Stone is quarried in various parts of Wales, and slate quarrying and mining has been a major industry in North Wales. The Cilgwyn Quarry was being worked in the 12th century, but later Blaenau Ffestiniog became the centre of production. The Penrhyn Quarry is still producing slates, though at a reduced capacity compared to its heyday, and the Llechwedd Slate Caverns have been converted into a visitor attraction. Several of the railways that used to carry the slates to the ports have been restored as tourist attractions, including the Ffestiniog Railway and the Talyllyn Railway.

==Oil and gas==
Wales has some potential for the onshore production of oil and gas. Shale gas may be obtained by fracking and there is methane in unmined coal seams that may be extractable. Another potential source of gas is the underground controlled combustion of coal seams to produce syngas, a mixture of hydrogen, methane and carbon monoxide.

==Natural environment==

Relief map of Wales:

Partly because of its relatively sparse population in Mid and North Wales, its unusually equable climate and its complex geology, Wales sustains a great variety of notable landscape forms, unusual biomes and areas enjoying special protection because of their natural environmental value. It is home to a number of National Nature Reserves (NNRs), sites of special scientific interest (SSSIs), five areas of outstanding natural beauty (AONBs) and three national parks

Wales has many protected areas including three national parks: Snowdonia, Brecon Beacons and Pembrokeshire Coast. It has five Areas of Outstanding Natural Beauty; Anglesey, the Clwydian Range and Dee Valley, the Gower Peninsula, the Llŷn Peninsula, and the Wye Valley.

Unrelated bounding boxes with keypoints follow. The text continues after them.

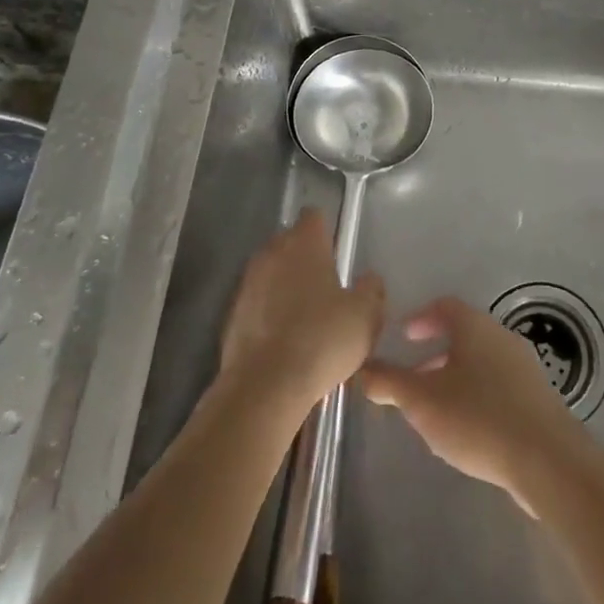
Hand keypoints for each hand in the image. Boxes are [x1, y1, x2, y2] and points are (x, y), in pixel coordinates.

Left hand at [218, 209, 384, 422]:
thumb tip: (369, 279)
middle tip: (325, 286)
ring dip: (284, 285)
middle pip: (289, 241)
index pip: (314, 216)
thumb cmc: (321, 340)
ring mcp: (248, 282)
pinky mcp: (232, 313)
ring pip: (271, 271)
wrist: (264, 387)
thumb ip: (371, 290)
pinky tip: (283, 339)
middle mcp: (272, 252)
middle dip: (304, 257)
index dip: (326, 231)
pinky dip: (268, 312)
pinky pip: (256, 302)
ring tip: (304, 316)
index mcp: (304, 243)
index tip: (337, 253)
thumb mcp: (365, 317)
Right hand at [362, 296, 583, 514]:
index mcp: (474, 326)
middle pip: (464, 336)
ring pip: (481, 363)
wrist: (548, 460)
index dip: (421, 318)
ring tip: (436, 411)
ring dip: (456, 379)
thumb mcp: (422, 401)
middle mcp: (501, 337)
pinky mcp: (538, 400)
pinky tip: (469, 432)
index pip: (445, 307)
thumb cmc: (478, 418)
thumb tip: (362, 369)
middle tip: (413, 379)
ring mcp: (524, 368)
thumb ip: (389, 383)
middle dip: (435, 355)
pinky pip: (499, 387)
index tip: (404, 336)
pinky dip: (478, 397)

The Gower Peninsula was the first area in the United Kingdom to be designated as an Area of Outstanding Natural Beauty, in 1956.

==Sea and coast==

Because of its location facing into a very energetic ocean, Wales has numerous sandy beaches, a coastline rich in sea-cliffs and a relatively high tidal range in many areas.
As of 2020, the coastline of Wales has 40 Blue Flag beaches, three Blue Flag marinas and one Blue Flag boat operator. A significant tourism industry has developed to advantage of these coastal resources including substantial caravan parks along the north-east coast at Rhyl, Prestatyn and Kimnel Bay in parts of Pembrokeshire and along the south coast at Porthcawl and Barry

A number of westerly and south-westerly facing beaches have well-developed sand-dune system behind them including Kenfig dunes, Merthyr Mawr, Morfa Harlech and Newborough Warren all of which are highly valued for their wild-life diversity including the presence of some rare plant and animal species such as the Fen orchid.